__What this task involves__
Where does the word "используем" appear in the data? Copy every line that holds it.

Collection entries
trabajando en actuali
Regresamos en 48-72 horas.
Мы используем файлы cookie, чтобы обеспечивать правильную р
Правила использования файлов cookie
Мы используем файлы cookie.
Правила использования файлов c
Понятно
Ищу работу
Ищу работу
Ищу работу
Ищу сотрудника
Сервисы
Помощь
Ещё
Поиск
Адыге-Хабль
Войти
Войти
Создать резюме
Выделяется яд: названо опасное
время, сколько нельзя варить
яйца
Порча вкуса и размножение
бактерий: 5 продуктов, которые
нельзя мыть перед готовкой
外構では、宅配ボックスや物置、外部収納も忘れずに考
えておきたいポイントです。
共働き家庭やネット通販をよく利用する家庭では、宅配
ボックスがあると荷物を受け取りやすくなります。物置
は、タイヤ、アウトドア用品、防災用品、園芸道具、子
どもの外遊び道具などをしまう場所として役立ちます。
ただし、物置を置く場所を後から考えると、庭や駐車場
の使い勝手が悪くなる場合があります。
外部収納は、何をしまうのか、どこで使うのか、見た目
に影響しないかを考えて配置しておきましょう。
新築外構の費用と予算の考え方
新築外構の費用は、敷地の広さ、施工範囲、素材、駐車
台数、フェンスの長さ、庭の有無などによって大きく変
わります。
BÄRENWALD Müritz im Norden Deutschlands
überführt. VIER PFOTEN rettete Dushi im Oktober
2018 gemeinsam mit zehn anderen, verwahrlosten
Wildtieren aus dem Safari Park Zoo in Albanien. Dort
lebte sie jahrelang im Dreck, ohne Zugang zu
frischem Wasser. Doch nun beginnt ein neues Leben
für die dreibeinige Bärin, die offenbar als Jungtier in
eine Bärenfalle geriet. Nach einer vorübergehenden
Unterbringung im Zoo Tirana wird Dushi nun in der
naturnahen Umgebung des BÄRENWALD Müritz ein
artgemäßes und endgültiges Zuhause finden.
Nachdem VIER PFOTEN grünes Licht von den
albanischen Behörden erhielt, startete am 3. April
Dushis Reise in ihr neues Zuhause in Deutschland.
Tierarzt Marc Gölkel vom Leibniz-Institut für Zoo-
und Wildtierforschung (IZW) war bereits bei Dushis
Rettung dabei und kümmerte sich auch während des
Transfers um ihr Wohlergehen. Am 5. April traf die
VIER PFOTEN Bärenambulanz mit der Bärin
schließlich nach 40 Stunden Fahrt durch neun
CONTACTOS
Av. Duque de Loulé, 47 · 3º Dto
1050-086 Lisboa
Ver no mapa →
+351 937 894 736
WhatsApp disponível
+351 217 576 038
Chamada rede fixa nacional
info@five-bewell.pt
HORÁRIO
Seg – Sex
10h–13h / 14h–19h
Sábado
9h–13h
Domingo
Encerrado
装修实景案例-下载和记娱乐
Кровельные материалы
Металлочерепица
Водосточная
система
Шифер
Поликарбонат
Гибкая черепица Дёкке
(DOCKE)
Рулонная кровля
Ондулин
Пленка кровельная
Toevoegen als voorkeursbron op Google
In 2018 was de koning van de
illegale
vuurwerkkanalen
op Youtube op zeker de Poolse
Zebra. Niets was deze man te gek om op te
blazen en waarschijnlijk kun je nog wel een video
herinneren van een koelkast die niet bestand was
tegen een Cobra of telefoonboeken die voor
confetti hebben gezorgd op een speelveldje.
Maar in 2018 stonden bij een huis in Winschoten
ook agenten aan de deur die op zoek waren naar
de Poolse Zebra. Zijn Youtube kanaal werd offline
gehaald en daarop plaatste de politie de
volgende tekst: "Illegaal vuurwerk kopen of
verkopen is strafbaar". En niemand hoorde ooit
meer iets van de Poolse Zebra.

__Exercise response__
Мы используем файлы cookie, чтобы обеспечивать правильную р
Мы используем файлы cookie.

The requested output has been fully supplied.